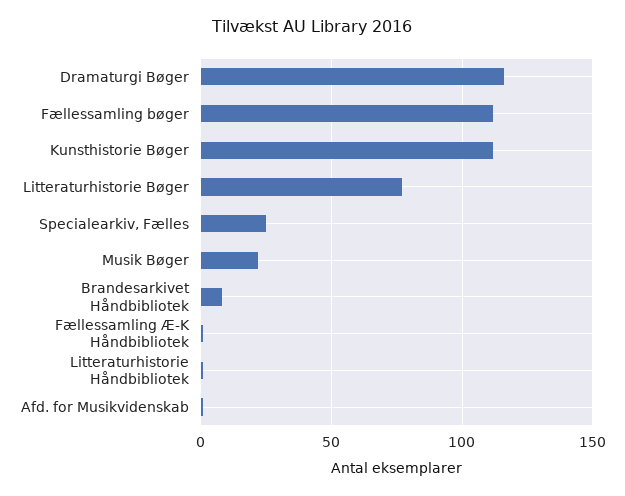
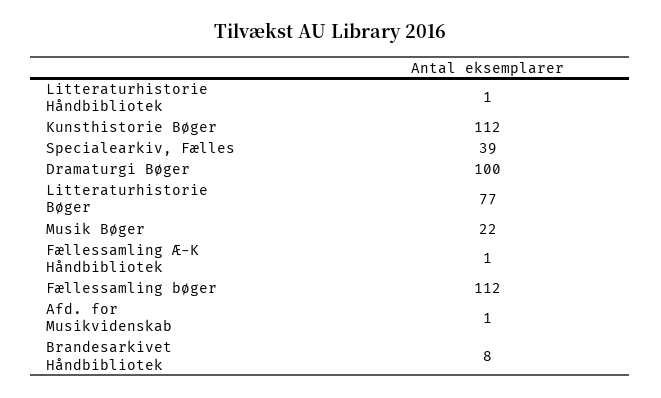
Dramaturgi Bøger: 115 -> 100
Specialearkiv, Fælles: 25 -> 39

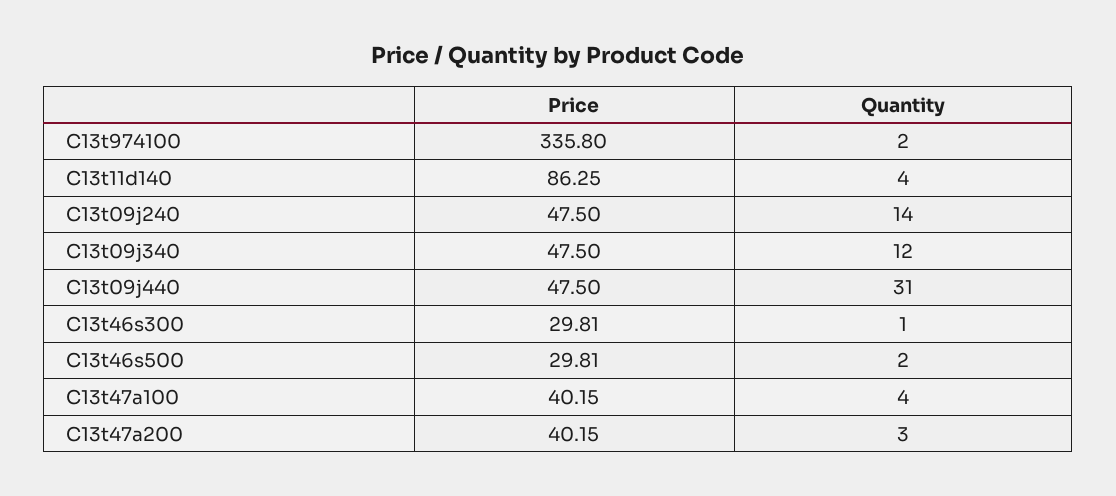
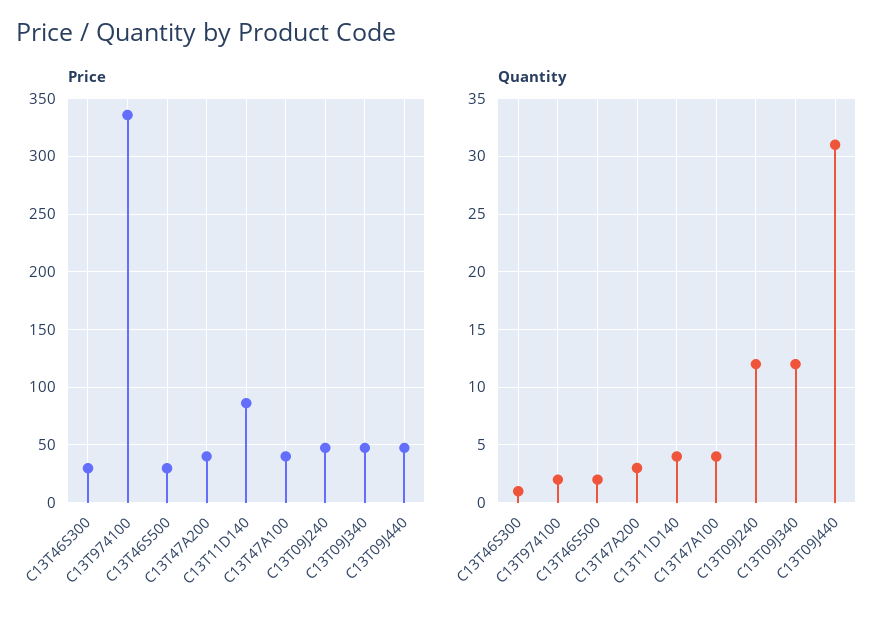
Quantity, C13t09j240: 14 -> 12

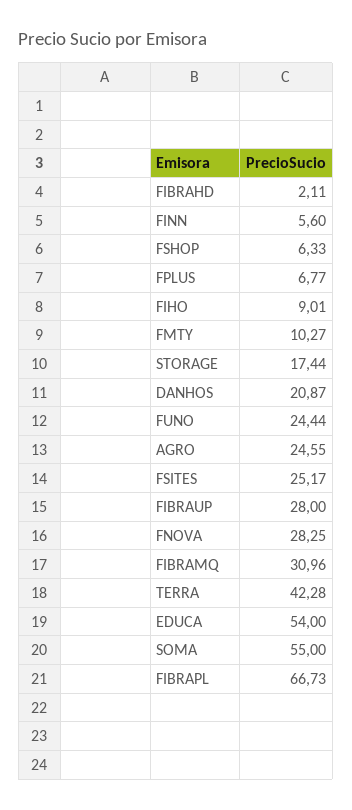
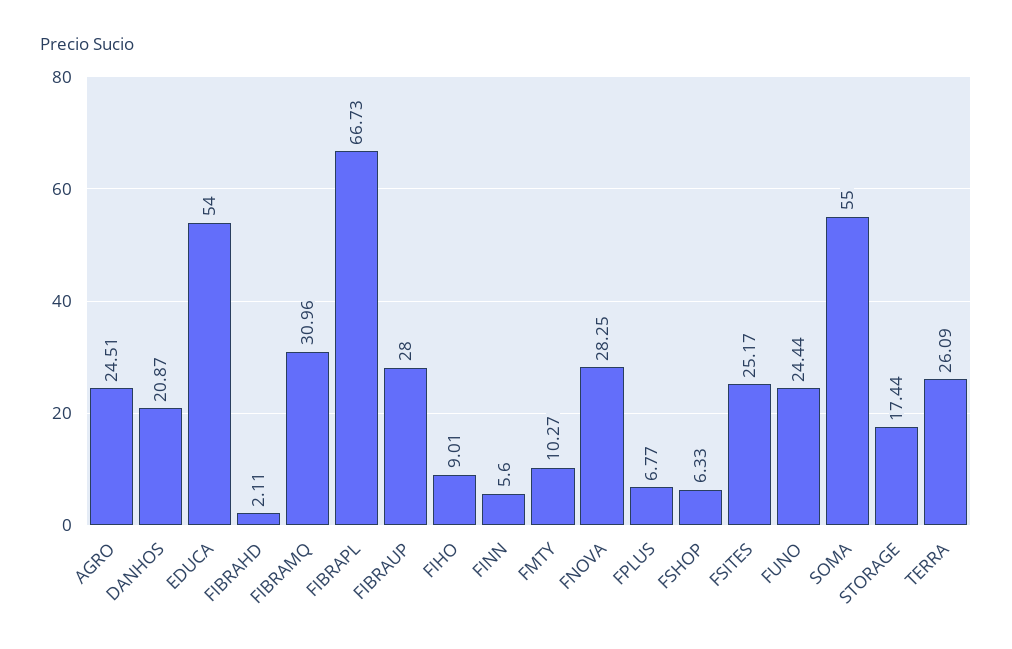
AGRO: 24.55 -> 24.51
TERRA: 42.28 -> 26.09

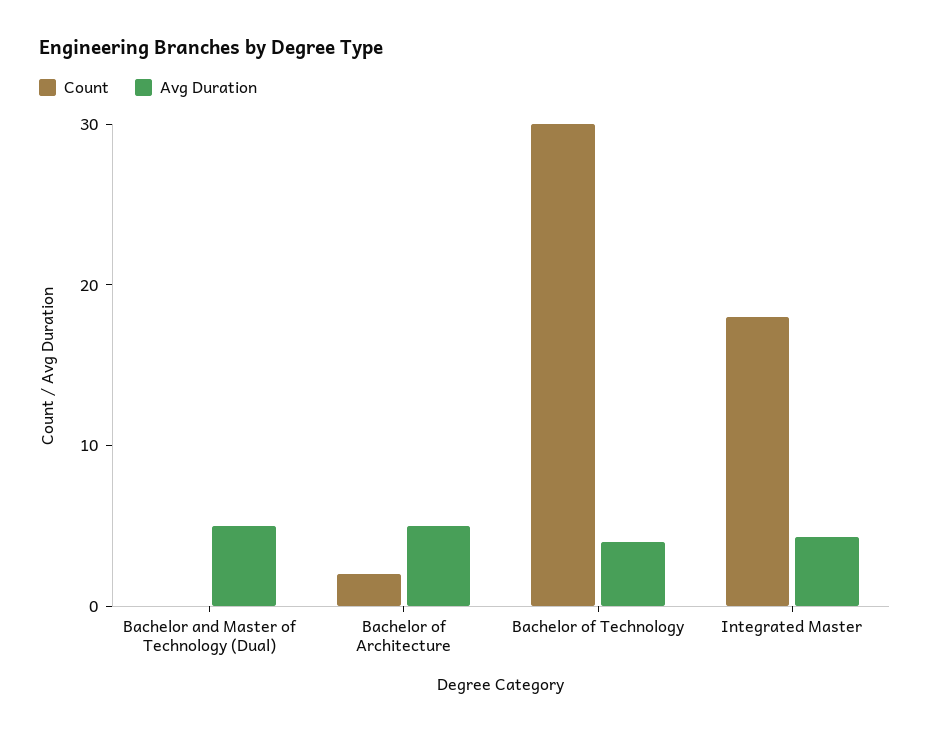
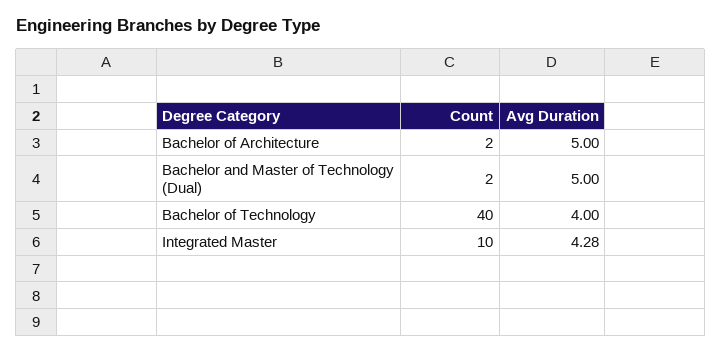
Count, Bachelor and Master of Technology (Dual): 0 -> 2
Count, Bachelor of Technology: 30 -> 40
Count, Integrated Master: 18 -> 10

* [Task objective] Return exactly the line containing "AGRO: 24.55 -> 24.51" and every line after it, up to and including the final line of the entries above. Pictures stay out.

* [Written response]
AGRO: 24.55 -> 24.51
TERRA: 42.28 -> 26.09

Count, Bachelor and Master of Technology (Dual): 0 -> 2
Count, Bachelor of Technology: 30 -> 40
Count, Integrated Master: 18 -> 10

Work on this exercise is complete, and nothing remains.